O próprio Soares queixar-se-á em 1988, numa longa entrevista concedida ao jornal: «Achei que foi um golpe do Tal&Qual que nem por ter dado a volta ao mundo vos honra particularmente.» Neste livro, Jorge Morais reconhece pela primeira vez que o episódio é preparado. Frias capta de facto uma fotografia histórica, mas o tiro de oportunidade é, afinal, o resultado da frieza de um franco-atirador. (…)

Em 1983, chega à redacção uma informação por confirmar. Um colaborador do jornal tem uma relação com uma senhora divorciada e mais velha que lhe conta o modo como subsiste: aplica o dinheiro recebido no acordo de divórcio numa velha senhora de Lisboa que aceita depósitos e paga 120% de juros ao ano. A princípio, ninguém acredita na história – é demasiado fantasiosa, mas José Rocha Vieira consegue obter cópia dos cheques-garantia passados por Dona Branca à cliente em causa e Hernâni Santos faz uma primeira visita, como pseudo-cliente, ao escritório da senhora na Rua Dr. Almeida Cabral, ao Campo Mártires da Pátria.

Chama-se Branca, Dona Branca. Os factos confirmam-se. Há um esquema Ponzi em Lisboa e, à medida que o jornal escava, recolhe informações de que há deputados, agentes de polícia e juízes entre os clientes da Dona Branca. Rocha Vieira assina o primeiro texto memorável sobre o caso no dia 5 de Março de 1983. Antes, tinha sido combinado que a denunciante retiraria primeiro o seu dinheiro depositado na Dona Branca. A partir dessa denúncia, apimentada por uma fotografia captada à distância por Luiz Carvalho, o destino de Maria Branca dos Santos fica selado.

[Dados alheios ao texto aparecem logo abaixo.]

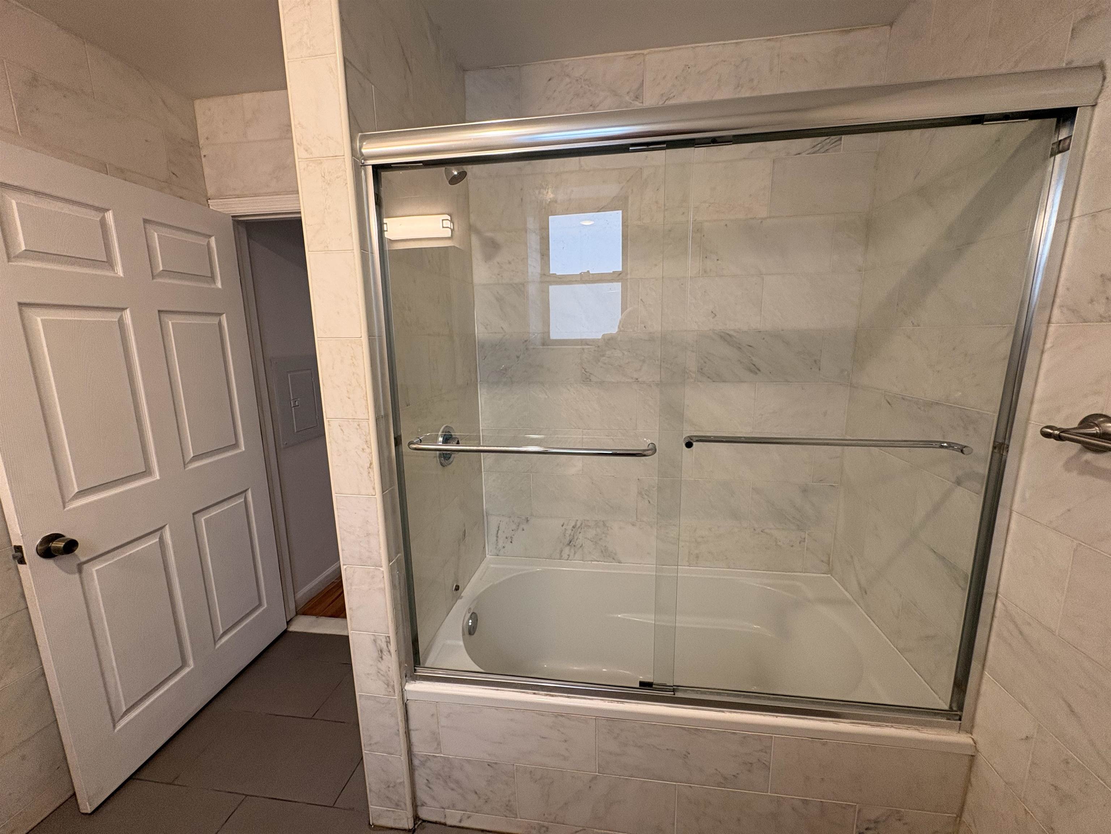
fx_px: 449
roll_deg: +1.3
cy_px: 417
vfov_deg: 85.7
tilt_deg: -9.8
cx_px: 556
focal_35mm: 14
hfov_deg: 102.1
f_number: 2.2
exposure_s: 1/60
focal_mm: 2.22
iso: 125
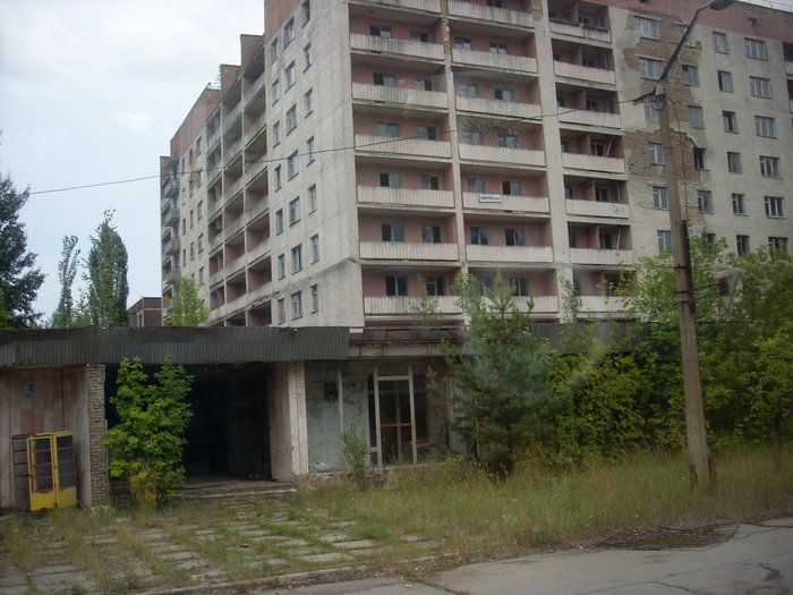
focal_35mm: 38
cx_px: 396
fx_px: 871
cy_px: 298
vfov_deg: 37.7
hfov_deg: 49.0
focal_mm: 6.3
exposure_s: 1/250
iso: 80
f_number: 3
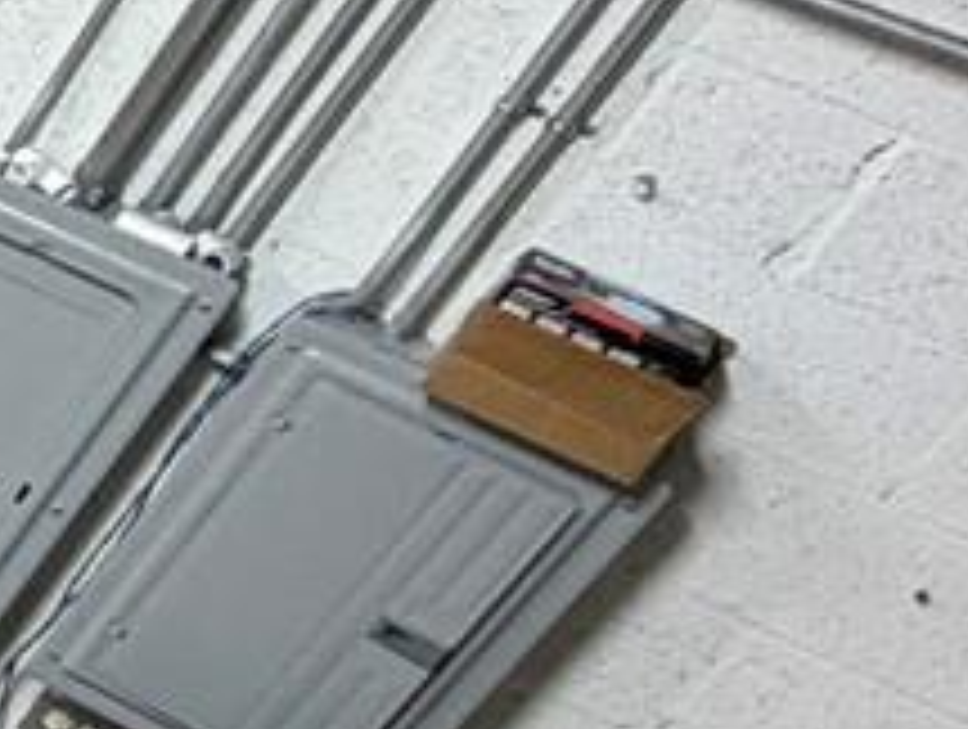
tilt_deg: -36.7
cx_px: -2094
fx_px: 2913
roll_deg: -4.9
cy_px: 220
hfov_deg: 10.7
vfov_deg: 14.2
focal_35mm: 104
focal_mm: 2.22
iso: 64
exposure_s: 1/61
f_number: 2.2
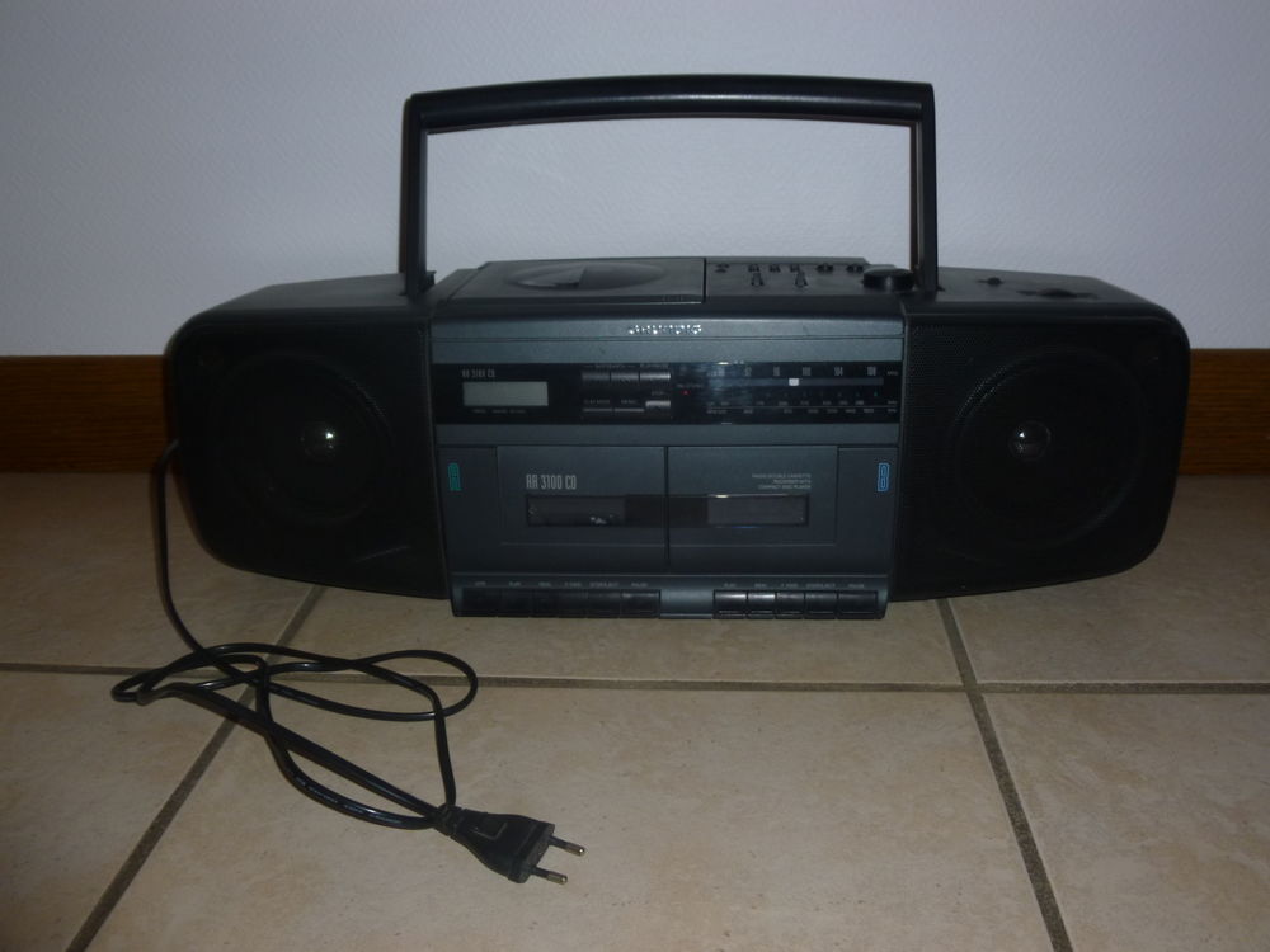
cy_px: 476
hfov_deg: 58.4
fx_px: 1137
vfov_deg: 45.4
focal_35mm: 31
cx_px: 635
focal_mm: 5.6
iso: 100
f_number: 3.4
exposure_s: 1/60
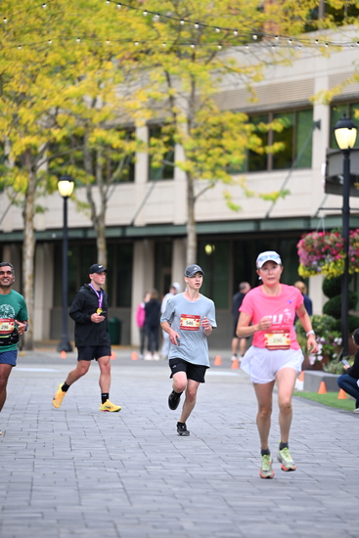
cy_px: 269
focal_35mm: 200
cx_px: 180
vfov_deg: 10.3
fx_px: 2990
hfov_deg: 6.9
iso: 1000
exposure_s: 1/1600
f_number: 2.8
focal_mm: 200
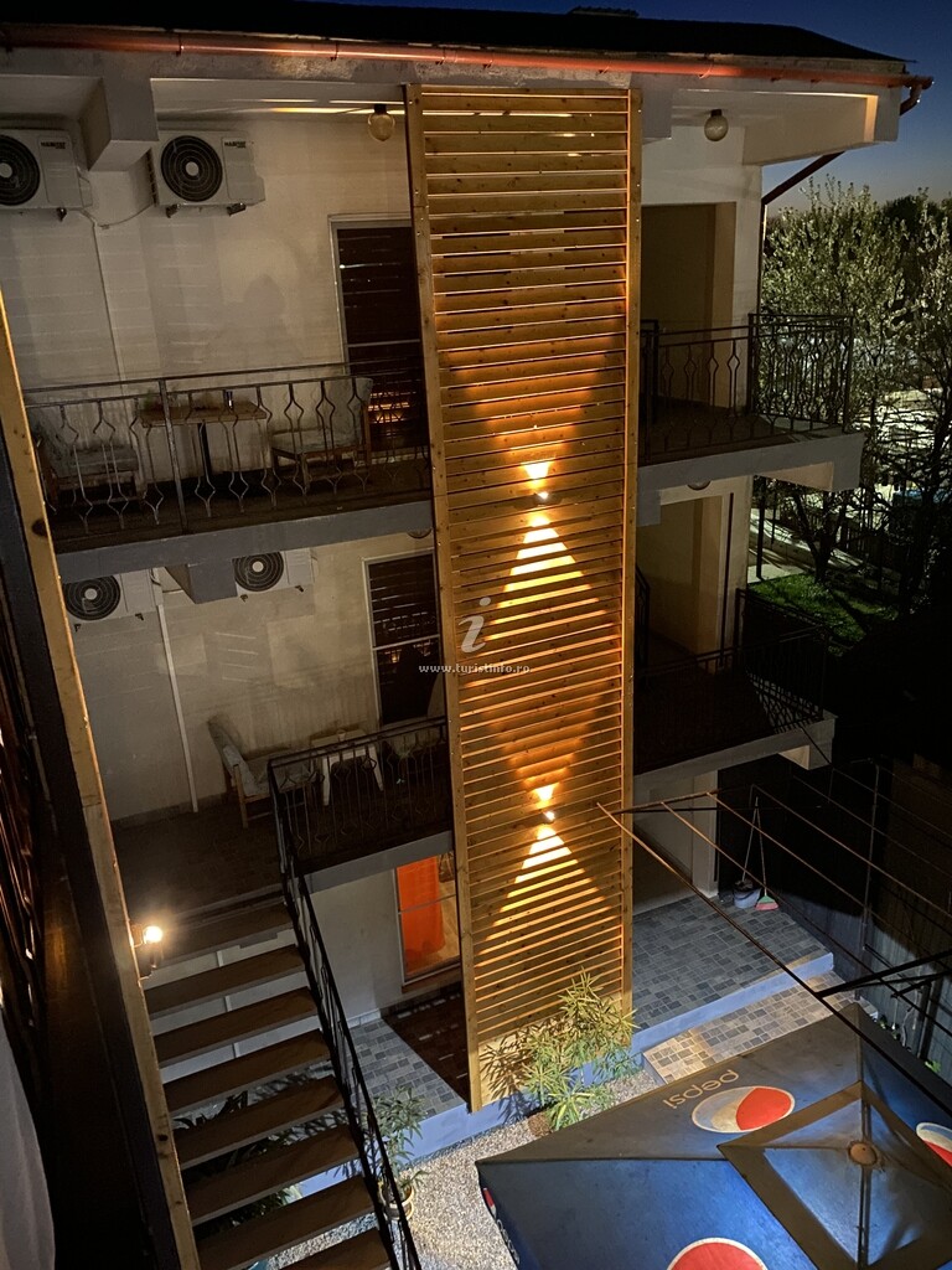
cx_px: 476
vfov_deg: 67.3
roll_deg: +4.1
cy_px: 635
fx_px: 953
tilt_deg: -19.7
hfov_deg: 53.1
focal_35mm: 26
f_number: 1.8
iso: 640
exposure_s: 1/4
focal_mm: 4.25
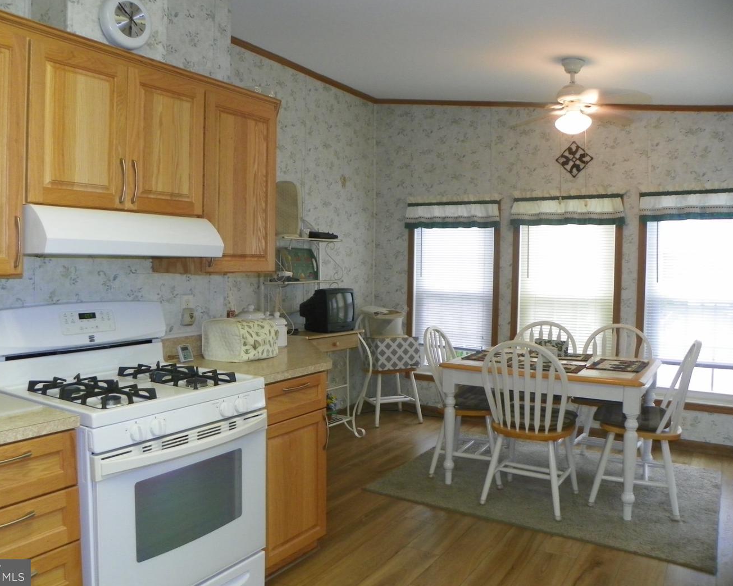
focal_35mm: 28
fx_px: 607
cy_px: 289
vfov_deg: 51.5
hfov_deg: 62.1
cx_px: 336
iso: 160
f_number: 2.8
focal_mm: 4.6
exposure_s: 1/30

Durante mais de um ano e meio, o Tal&Qual lidera a investigação e os restantes jornais seguem na peugada. Hernâni Santos obtém da esquiva «bancária do povo» a única entrevista concedida por esta antes da sua detenção. «Foi em casa dela que, por coincidência, era vizinha da minha mãe e da casa onde morei em miúdo», conta. «Talvez não tivesse percebido toda a dimensão do esquema, mas houve um indício curioso: ela concedeu-me a entrevista na sua própria cozinha, com sacos de plástico cheios de notas. Referia-se a mim como “meu filho”. Tinha um dente atravessado. Sem falsa modéstia, julgo que um dos meus talentos era persuadir entrevistados relutantes a falarem. Com algum êxito, conseguia colocar à vontade o interlocutor mais desconfiado.» Dona Branca é detida em 1984, julgada em 1988 e condenada em 1989. Deve-se ao Tal&Qual a exposição do seu «negócio», embora permaneça sempre a dúvida sobre a entourage que rodeava a financeira e o seu grau de responsabilidade na trapaça.